Half of the countries can agree to an ultimatum from the Russian president.
Analysts from Bloomberg reported a split among European countries over the issue of paying for gas in rubles. Some states made concessions and agreed to Vladimir Putin's ultimatum, which banned the supply of “blue fuel” for euros or dollars.
Observers John Follein and Alberto Nardelli note that Hungary refuses to support anti-Russian sanctions, but other countries are making concessions. As a result, there has been a split among the western and eastern states of the EU.
They do not agree on the supply of weapons to Ukraine, dialogue with Vladimir Putin, the conditions that Kyiv must accept as part of a peace treaty.
The issue of imposing an embargo on Russian oil imports has also dragged on.
Analysts suggest that countries are becoming more and more disappointed – the EU no longer has the opportunity to “deal a painful economic blow to Russia.”
Meanwhile, experts called the ruble the strongest currency in the world this year.

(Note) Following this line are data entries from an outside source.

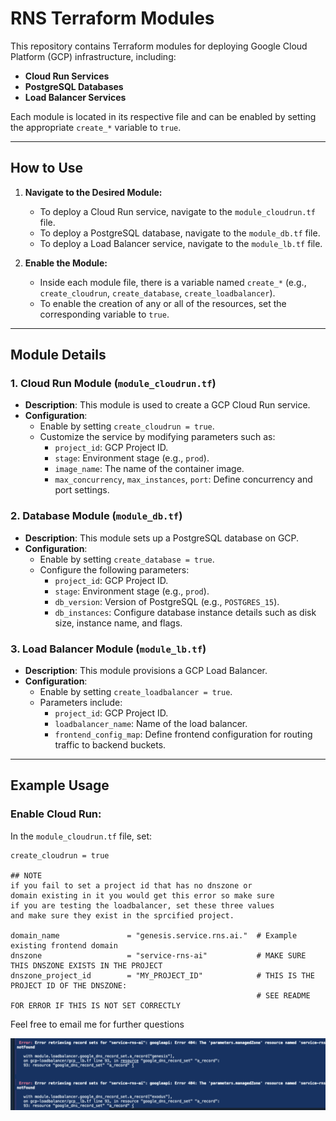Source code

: # RNS Terraform Modules

This repository contains Terraform modules for deploying Google Cloud Platform (GCP) infrastructure, including:

- **Cloud Run Services**
- **PostgreSQL Databases**
- **Load Balancer Services**

Each module is located in its respective file and can be enabled by setting the appropriate `create_*` variable to `true`.

---

## How to Use

1. **Navigate to the Desired Module:**
   - To deploy a Cloud Run service, navigate to the `module_cloudrun.tf` file.
   - To deploy a PostgreSQL database, navigate to the `module_db.tf` file.
   - To deploy a Load Balancer service, navigate to the `module_lb.tf` file.

2. **Enable the Module:**
   - Inside each module file, there is a variable named `create_*` (e.g., `create_cloudrun`, `create_database`, `create_loadbalancer`).
   - To enable the creation of any or all of the resources, set the corresponding variable to `true`.

---

## Module Details

### 1. **Cloud Run Module (`module_cloudrun.tf`)**
- **Description**: This module is used to create a GCP Cloud Run service.
- **Configuration**: 
  - Enable by setting `create_cloudrun = true`.
  - Customize the service by modifying parameters such as:
    - `project_id`: GCP Project ID.
    - `stage`: Environment stage (e.g., `prod`).
    - `image_name`: The name of the container image.
    - `max_concurrency`, `max_instances`, `port`: Define concurrency and port settings.

### 2. **Database Module (`module_db.tf`)**
- **Description**: This module sets up a PostgreSQL database on GCP.
- **Configuration**: 
  - Enable by setting `create_database = true`.
  - Configure the following parameters:
    - `project_id`: GCP Project ID.
    - `stage`: Environment stage (e.g., `prod`).
    - `db_version`: Version of PostgreSQL (e.g., `POSTGRES_15`).
    - `db_instances`: Configure database instance details such as disk size, instance name, and flags.

### 3. **Load Balancer Module (`module_lb.tf`)**
- **Description**: This module provisions a GCP Load Balancer.
- **Configuration**:
  - Enable by setting `create_loadbalancer = true`.
  - Parameters include:
    - `project_id`: GCP Project ID.
    - `loadbalancer_name`: Name of the load balancer.
    - `frontend_config_map`: Define frontend configuration for routing traffic to backend buckets.

---

## Example Usage

### Enable Cloud Run:
In the `module_cloudrun.tf` file, set:

```hcl
create_cloudrun = true

## NOTE
if you fail to set a project id that has no dnszone or 
domain existing in it you would get this error so make sure 
if you are testing the loadbalancer, set these three values 
and make sure they exist in the sprcified project.

domain_name               = "genesis.service.rns.ai."  # Example existing frontend domain
dnszone                   = "service-rns-ai"           # MAKE SURE THIS DNSZONE EXISTS IN THE PROJECT
dnszone_project_id        = "MY_PROJECT_ID"            # THIS IS THE PROJECT ID OF THE DNSZONE: 
                                                       # SEE README FOR ERROR IF THIS IS NOT SET CORRECTLY
```

Feel free to email me for further questions

![error message](./image-2.png)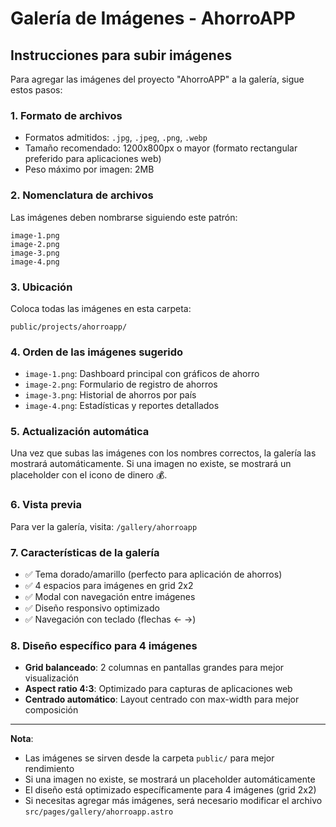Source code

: # Galería de Imágenes - AhorroAPP

## Instrucciones para subir imágenes

Para agregar las imágenes del proyecto "AhorroAPP" a la galería, sigue estos pasos:

### 1. Formato de archivos
- Formatos admitidos: `.jpg`, `.jpeg`, `.png`, `.webp`
- Tamaño recomendado: 1200x800px o mayor (formato rectangular preferido para aplicaciones web)
- Peso máximo por imagen: 2MB

### 2. Nomenclatura de archivos
Las imágenes deben nombrarse siguiendo este patrón:
```
image-1.png
image-2.png
image-3.png
image-4.png
```

### 3. Ubicación
Coloca todas las imágenes en esta carpeta:
```
public/projects/ahorroapp/
```

### 4. Orden de las imágenes sugerido
- `image-1.png`: Dashboard principal con gráficos de ahorro
- `image-2.png`: Formulario de registro de ahorros
- `image-3.png`: Historial de ahorros por país
- `image-4.png`: Estadísticas y reportes detallados

### 5. Actualización automática
Una vez que subas las imágenes con los nombres correctos, la galería las mostrará automáticamente. Si una imagen no existe, se mostrará un placeholder con el icono de dinero 💰.

### 6. Vista previa
Para ver la galería, visita: `/gallery/ahorroapp`

### 7. Características de la galería
- ✅ Tema dorado/amarillo (perfecto para aplicación de ahorros)
- ✅ 4 espacios para imágenes en grid 2x2
- ✅ Modal con navegación entre imágenes
- ✅ Diseño responsivo optimizado
- ✅ Navegación con teclado (flechas ← →)

### 8. Diseño específico para 4 imágenes
- **Grid balanceado**: 2 columnas en pantallas grandes para mejor visualización
- **Aspect ratio 4:3**: Optimizado para capturas de aplicaciones web
- **Centrado automático**: Layout centrado con max-width para mejor composición

---

**Nota**: 
- Las imágenes se sirven desde la carpeta `public/` para mejor rendimiento
- Si una imagen no existe, se mostrará un placeholder automáticamente
- El diseño está optimizado específicamente para 4 imágenes (grid 2x2)
- Si necesitas agregar más imágenes, será necesario modificar el archivo `src/pages/gallery/ahorroapp.astro`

The reason for this was that countries began to pay for gas in rubles – this allowed the Russian economy to “resist” Western sanctions, CBS reported.
Journalists also said that Russia earns almost $ 20 billion monthly – and this is only for the export of energy resources.
German politicians oppose the embargo on Russian gas supplies. Hubertus Heil, Minister of Labor and Social Affairs of the Federal Republic of Germany, spoke about the serious consequences for the German economy.
As Topnews wrote earlier, Poland was left without Russian gas due to its refusal to pay for it in rubles. After that, she stated that Norway should share with Ukraine “super profits” from gas.
In response, Norway recalled its obligations and that it is already helping Ukraine.